• **Directions for this task**: When you reach the line that contains "### Sử dụng Cookie Gemini" in the data below, start reproducing lines exactly, and stop after the line that contains "## Optional: Disable logging".

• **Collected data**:
::::

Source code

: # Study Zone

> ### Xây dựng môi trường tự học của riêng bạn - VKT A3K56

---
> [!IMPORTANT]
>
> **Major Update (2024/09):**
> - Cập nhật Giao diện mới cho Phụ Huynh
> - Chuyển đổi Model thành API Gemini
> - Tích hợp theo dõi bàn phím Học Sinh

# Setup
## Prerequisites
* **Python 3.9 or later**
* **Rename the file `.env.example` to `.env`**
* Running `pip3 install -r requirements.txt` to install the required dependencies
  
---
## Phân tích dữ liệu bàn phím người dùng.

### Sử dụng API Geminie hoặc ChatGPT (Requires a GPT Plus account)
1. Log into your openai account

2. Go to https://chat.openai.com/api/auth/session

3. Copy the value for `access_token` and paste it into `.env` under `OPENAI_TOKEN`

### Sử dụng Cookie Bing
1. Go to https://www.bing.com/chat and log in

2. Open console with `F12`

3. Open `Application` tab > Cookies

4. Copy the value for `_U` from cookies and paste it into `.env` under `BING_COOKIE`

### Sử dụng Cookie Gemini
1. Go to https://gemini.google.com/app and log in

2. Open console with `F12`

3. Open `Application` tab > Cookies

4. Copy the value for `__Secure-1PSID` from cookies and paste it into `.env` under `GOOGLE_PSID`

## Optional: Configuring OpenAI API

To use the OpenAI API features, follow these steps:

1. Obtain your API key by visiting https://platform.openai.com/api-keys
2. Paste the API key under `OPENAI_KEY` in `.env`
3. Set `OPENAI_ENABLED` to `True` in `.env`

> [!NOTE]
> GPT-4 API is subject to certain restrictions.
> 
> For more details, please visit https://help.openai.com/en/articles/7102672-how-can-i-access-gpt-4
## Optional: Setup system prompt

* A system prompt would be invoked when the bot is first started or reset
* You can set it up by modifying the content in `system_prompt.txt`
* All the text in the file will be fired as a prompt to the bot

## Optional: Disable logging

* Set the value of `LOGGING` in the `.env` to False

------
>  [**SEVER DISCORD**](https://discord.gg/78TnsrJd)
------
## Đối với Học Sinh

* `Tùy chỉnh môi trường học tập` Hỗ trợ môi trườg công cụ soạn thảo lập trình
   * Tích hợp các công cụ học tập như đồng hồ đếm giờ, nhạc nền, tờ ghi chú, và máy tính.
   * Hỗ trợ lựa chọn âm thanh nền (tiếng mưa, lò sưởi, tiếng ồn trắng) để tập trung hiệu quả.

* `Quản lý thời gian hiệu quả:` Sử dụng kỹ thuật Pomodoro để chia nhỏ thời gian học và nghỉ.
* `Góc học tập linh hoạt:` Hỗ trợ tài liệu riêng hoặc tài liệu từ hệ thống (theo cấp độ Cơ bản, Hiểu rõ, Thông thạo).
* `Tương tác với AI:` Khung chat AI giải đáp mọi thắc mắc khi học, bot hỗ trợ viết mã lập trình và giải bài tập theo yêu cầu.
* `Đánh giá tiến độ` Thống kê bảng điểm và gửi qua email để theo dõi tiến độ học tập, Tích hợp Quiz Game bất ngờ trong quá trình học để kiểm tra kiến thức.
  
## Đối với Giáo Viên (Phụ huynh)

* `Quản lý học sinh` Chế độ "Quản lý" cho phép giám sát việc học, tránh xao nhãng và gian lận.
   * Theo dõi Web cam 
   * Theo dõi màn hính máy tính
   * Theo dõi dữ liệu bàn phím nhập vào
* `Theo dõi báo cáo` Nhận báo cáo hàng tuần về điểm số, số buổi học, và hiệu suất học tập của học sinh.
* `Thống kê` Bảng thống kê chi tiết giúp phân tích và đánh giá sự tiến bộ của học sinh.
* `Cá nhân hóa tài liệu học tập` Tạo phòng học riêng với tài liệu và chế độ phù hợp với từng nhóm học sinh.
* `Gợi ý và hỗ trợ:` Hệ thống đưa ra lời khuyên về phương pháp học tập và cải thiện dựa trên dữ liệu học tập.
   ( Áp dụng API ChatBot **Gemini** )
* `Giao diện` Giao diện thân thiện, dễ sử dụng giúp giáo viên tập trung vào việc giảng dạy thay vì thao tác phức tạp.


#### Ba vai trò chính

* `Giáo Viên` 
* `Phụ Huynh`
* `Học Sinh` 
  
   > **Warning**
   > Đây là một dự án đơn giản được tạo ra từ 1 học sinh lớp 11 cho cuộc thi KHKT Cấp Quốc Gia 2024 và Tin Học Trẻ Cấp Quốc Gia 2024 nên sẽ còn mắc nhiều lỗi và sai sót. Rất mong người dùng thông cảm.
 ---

::::

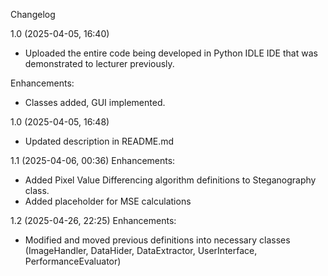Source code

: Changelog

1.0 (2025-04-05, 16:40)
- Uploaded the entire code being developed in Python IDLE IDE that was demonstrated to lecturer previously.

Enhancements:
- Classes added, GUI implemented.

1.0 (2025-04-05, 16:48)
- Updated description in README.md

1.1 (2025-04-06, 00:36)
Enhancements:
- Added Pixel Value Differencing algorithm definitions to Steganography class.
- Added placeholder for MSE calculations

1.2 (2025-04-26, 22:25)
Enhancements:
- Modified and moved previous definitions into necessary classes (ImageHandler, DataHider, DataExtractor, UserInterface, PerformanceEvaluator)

::::

• **Answer space**:
### Sử dụng Cookie Gemini
1. Go to https://gemini.google.com/app and log in

2. Open console with `F12`

3. Open `Application` tab > Cookies

4. Copy the value for `__Secure-1PSID` from cookies and paste it into `.env` under `GOOGLE_PSID`

## Optional: Configuring OpenAI API

To use the OpenAI API features, follow these steps:

1. Obtain your API key by visiting https://platform.openai.com/api-keys
2. Paste the API key under `OPENAI_KEY` in `.env`
3. Set `OPENAI_ENABLED` to `True` in `.env`

> [!NOTE]
> GPT-4 API is subject to certain restrictions.
> 
> For more details, please visit https://help.openai.com/en/articles/7102672-how-can-i-access-gpt-4
## Optional: Setup system prompt

* A system prompt would be invoked when the bot is first started or reset
* You can set it up by modifying the content in `system_prompt.txt`
* All the text in the file will be fired as a prompt to the bot

## Optional: Disable logging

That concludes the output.